La condition de critique littéraire n’est pas plus enviable. Ici, l’abonné.e au Matricule saura enfin ce qu’endurent de déchéance ses rédacteurs et trices. « Dans une chambre froide et pourtant étouffante, jonchée de mégots de cigarettes et de tasses de thé à moitié vides, un homme (ou une femme, pour ce qui concerne notre troupeau d’esclaves) vêtu d’un peignoir rongé par les mites et assis à une table branlante (…)  ». À quoi emploie-t-on la pauvre créature ? « Un métier qui suppose, non seulement, d’encenser des bouses (…), mais aussi d’inventer en permanence des réactions à des livres qui n’en provoquent pas l’ombre d’une ». Comment, par quelle méthode, quels sont les secrets de fabrique du critique ? Orwell non seulement nous déroule tout le processus nerveux par lequel passe la bête de somme – l’attente angoissée du colis du rédac’ chef, l’inévitable déception à son ouverture (« Seigneur, quel ramassis de foutaises »), la procrastination qui précède la lecture, la pression du délai et la nausée éprouvée lors de cette épreuve qu’est le « feuilletage » des livres – mais il nous confie aussi les trucs du « pisse-copie » pour boucler un papier « trois minutes avant l’heure limite » et dans « la longueur demandée ». Las, « Pendant ce temps, la poste lui aura déposé un nouveau lot de livres mal assortis et peu ragoûtants.
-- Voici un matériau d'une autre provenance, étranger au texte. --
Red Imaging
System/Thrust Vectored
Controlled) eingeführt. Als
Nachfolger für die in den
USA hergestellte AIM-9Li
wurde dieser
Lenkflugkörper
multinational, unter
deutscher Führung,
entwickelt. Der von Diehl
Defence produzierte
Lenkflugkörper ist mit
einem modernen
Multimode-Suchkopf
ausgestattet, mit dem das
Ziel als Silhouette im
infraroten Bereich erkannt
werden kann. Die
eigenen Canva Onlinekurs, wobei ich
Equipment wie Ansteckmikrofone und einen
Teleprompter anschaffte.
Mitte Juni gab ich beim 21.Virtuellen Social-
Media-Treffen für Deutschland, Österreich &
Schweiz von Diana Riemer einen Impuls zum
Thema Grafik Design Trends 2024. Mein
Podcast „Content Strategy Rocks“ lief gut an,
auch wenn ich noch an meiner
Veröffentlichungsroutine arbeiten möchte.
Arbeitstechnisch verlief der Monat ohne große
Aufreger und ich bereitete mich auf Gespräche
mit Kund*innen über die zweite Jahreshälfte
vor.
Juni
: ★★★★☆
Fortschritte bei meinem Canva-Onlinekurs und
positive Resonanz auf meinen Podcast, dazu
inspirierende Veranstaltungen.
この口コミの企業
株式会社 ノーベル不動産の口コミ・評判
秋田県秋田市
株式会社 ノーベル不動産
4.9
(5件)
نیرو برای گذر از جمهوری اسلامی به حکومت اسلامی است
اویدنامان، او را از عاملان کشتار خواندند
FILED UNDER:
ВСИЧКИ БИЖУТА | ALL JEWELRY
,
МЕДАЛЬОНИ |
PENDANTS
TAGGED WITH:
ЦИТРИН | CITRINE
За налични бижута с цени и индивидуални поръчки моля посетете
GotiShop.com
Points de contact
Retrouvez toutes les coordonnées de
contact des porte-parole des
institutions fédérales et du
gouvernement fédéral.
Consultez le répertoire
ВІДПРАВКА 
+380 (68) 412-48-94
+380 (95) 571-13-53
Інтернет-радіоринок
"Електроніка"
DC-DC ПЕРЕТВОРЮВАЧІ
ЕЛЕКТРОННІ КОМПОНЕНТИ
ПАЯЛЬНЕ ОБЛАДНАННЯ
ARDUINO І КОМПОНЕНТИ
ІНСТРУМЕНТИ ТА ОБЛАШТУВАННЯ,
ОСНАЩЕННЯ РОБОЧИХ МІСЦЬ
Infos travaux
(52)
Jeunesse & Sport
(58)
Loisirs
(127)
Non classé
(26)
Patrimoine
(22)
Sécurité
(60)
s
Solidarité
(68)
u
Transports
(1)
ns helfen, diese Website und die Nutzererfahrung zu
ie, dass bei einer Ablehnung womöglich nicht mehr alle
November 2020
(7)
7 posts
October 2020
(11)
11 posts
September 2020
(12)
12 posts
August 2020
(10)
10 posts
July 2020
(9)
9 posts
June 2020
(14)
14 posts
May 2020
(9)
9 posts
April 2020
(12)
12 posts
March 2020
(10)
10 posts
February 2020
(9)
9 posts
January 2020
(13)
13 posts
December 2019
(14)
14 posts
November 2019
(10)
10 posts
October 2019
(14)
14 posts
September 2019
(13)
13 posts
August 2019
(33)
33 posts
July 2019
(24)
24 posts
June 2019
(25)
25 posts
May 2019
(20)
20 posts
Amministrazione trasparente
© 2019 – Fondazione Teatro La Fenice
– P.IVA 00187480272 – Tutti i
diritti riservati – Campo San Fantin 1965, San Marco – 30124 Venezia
Et le cycle se répète » pour le Sisyphe graphomane.
Le chapitre « Les bons mauvais livres » traite de cette catégorie fascinante : un livre mauvais mais suffisamment « bon » pour se vendre. C’est l’immense majorité des titres. Pas une once de pensée ne doit s’y trouver. « L’existence de la bonne mauvaise littérature (…) nous rappelle que l’art et la pensée sont deux choses distinctes » Ainsi de La Case de l’Oncle Tom, « roman involontairement grotesque et bourré de péripéties ridiculement mélodramatiques  ».
Enfin, « Des livres ou des cigarettes » nous prouve par A plus B qu’il est bien moins onéreux de lire que de fumer et descendre quotidiennement ses pintes comme le fait tout être civilisé. Pourquoi alors, étonnamment, lit-on si peu ? Parce que « la lecture est un passe-temps moins captivant que les courses de chien, le cinéma ou le pub ». En bref, une pépite que liront à fond tous les « acteurs de la chaîne du livre », à supposer qu’ils lisent. Ou alors… une p’tite fiche ?

Jérôme Delclos

Sommes-nous ce que nous lisons ?,
George Orwell
Traduit de l’anglais par Charles Recoursé
Mille et une nuits, 52 pages, 3

Cigarettes, whisky & p’tits papiers Par Jérôme Delclos
Le Matricule des Anges n°233 , mai 2022.